TEXTE SOURCE:
★ ★ ★

Facture alourdie pour l’Opérades Nations

Genève L’accueil du Grand Théâtre coûtera 9,5 millions de francs

Le déménagement du Grand Théâtre pour deux années de travaux prend de nouvelles dimensions. Le budget grimpe. Initialement, le prix de la salle d’accueil provisoire avait été budgété et annoncé à 6,8 millions. Aujourd’hui, la facture de la déconstruction, de l’agrandissement et de la reconstruction du «Théâtre Ephémère» que la Comédie française a vendu à l’opéra genevois atteint 9,5 millions de francs. Une somme que les sponsors du récemment renommé «Opéra des Nations» devront prendre en compte.

Le conseiller administratif Rémy Pagani avait préparé le terrain lors de l’acquisition, en mars, de la structure en panneaux de bois modulable. En déclarant, lors du rachat, que le budget s’élevait à 6,8 millions «avec une marge de 50%», la possibilité d’un surcoût pouvant porter la facture à 10 millions avait été évoquée.

Aujourd’hui, le projet est rattrapé par la réalité. «Un théâtre de 1100 places, avec fosse et toutes commodités, même en bois, entièrement financé par des sponsors, pour moins de 10 millions, vous en connaissez beaucoup?» questionne le magistrat. Il ajoute que cette opération a aussi «été menée pour tenter de renouveler le public de l’opéra».

Retard

Ensuite, l’agenda est modifié. Il avait été dit que la saison débuterait dans les locaux transitoires en octobre 2015, qui accueilleraient l’opéra jusqu’à la fin des travaux, en août 2017. Or, la programmation commencera d’abord au Grand Théâtre, à la date prévue, et ne s’installera à la place des Nations qu’en février 2016, pour deux saisons.

Rémy Pagani attribue ce retard de quatre mois à une sous-estimation de la durée du montage de la structure. «Le Théâtre éphémère avait été monté en quatre mois à Paris. Ici, cela prendra le double à cause de l’agrandissement nécessaire de la salle, explique-t-il. D’autre part, les atermoiements avec les Libyens, qui avaient renoncé à l’achat après nous avoir précédés, ont retardé les échéances.»

Le directeur du Grand Théâtre, Tobias Richter, s’adapte à la situation. «Il y a toujours des impondérables dans ce genre de déménagement. J’ai l’habitude, même si je préférerais connaître toutes les données dès le début. Mais le développement d’un tel projet en quatre ans, une telle difficulté logistique et des travaux si lourds impliquent forcément des réaménagements. La programmation s’organisera en conséquence.»

★ ★ ★

Items listés dans un jeu de données:
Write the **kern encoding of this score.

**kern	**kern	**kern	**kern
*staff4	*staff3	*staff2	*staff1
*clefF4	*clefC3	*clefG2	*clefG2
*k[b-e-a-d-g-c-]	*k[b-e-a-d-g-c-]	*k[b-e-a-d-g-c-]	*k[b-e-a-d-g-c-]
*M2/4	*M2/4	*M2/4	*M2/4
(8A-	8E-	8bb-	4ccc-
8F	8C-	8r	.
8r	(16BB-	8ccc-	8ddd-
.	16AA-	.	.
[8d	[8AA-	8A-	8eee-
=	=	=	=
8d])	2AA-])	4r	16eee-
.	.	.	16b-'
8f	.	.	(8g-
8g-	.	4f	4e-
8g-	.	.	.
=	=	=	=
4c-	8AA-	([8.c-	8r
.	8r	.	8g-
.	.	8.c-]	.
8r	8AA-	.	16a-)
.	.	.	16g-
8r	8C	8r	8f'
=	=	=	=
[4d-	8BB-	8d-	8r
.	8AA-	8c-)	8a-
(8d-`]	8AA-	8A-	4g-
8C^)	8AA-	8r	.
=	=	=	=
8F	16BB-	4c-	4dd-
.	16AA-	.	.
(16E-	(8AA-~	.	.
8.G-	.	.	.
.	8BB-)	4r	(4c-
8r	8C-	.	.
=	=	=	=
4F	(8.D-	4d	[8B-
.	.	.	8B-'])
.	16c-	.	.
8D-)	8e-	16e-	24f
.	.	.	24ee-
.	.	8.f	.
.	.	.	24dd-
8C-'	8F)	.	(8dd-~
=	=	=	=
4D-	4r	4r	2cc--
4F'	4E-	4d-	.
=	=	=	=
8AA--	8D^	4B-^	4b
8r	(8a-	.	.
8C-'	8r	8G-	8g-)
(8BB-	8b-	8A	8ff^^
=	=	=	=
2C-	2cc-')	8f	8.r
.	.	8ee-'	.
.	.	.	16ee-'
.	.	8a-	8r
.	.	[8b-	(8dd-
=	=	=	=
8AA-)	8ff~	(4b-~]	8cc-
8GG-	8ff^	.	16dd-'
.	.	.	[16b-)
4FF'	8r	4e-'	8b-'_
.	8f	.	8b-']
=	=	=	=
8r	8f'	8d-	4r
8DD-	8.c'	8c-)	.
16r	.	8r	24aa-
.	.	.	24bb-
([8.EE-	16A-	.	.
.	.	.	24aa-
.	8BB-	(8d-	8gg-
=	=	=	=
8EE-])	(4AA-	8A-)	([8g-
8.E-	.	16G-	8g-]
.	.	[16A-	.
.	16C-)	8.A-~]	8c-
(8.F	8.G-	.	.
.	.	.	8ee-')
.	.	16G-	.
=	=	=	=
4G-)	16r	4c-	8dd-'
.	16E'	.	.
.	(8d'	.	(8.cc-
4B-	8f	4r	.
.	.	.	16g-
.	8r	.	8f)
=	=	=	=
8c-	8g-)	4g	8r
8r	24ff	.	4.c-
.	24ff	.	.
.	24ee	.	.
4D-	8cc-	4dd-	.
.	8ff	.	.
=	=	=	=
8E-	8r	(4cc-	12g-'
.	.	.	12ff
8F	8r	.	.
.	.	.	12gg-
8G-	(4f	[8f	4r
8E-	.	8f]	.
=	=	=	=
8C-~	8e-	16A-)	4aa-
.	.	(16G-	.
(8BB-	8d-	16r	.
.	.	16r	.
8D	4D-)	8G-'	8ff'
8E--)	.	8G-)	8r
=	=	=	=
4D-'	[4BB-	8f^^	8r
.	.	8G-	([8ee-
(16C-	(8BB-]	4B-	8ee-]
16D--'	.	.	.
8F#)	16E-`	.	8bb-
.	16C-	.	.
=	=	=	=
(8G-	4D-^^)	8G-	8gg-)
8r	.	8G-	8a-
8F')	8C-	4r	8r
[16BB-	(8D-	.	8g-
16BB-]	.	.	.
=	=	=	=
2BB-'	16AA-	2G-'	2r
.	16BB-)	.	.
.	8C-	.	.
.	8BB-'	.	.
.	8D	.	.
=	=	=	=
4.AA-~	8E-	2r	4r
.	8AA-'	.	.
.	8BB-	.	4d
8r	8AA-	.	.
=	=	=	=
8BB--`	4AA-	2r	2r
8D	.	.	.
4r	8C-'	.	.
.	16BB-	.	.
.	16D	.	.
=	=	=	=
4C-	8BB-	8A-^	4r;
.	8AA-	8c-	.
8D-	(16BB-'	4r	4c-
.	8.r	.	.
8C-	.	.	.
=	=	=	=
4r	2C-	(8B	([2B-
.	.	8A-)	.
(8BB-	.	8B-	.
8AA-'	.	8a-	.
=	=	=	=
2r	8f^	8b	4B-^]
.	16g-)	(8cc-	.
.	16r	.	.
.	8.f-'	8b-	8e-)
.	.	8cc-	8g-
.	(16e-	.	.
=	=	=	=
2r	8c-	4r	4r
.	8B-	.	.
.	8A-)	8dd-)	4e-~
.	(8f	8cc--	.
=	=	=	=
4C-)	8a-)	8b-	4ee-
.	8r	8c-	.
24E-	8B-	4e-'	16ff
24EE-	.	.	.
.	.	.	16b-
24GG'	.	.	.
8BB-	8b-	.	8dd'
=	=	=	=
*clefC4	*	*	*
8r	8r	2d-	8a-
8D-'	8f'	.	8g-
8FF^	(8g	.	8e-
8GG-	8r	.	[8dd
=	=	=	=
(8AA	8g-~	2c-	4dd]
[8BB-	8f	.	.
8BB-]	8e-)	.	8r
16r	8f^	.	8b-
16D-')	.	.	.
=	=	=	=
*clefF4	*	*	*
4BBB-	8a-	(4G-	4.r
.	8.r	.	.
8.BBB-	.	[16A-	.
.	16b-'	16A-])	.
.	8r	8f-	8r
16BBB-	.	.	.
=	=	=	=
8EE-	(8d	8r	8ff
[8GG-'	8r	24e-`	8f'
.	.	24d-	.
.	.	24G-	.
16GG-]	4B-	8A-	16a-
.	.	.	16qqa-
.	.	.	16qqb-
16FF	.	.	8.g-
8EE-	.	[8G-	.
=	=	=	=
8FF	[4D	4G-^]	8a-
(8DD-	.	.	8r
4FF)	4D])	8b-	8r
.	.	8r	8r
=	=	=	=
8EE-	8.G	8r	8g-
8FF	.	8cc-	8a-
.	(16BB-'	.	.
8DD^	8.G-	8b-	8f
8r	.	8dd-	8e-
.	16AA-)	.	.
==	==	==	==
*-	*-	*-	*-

★ ★ ★

ÉNONCÉ DU PROBLÈME: Recopiez le passage de l'article sur le coût de l'Opéra des Nations compris entre "Facture alourdie pour" et "prendre en compte.", ces deux bouts de phrase inclus.

RÉSULTAT ATTENDU:
Facture alourdie pour l’Opérades Nations

Genève L’accueil du Grand Théâtre coûtera 9,5 millions de francs

Le déménagement du Grand Théâtre pour deux années de travaux prend de nouvelles dimensions. Le budget grimpe. Initialement, le prix de la salle d’accueil provisoire avait été budgété et annoncé à 6,8 millions. Aujourd’hui, la facture de la déconstruction, de l’agrandissement et de la reconstruction du «Théâtre Ephémère» que la Comédie française a vendu à l’opéra genevois atteint 9,5 millions de francs. Une somme que les sponsors du récemment renommé «Opéra des Nations» devront prendre en compte.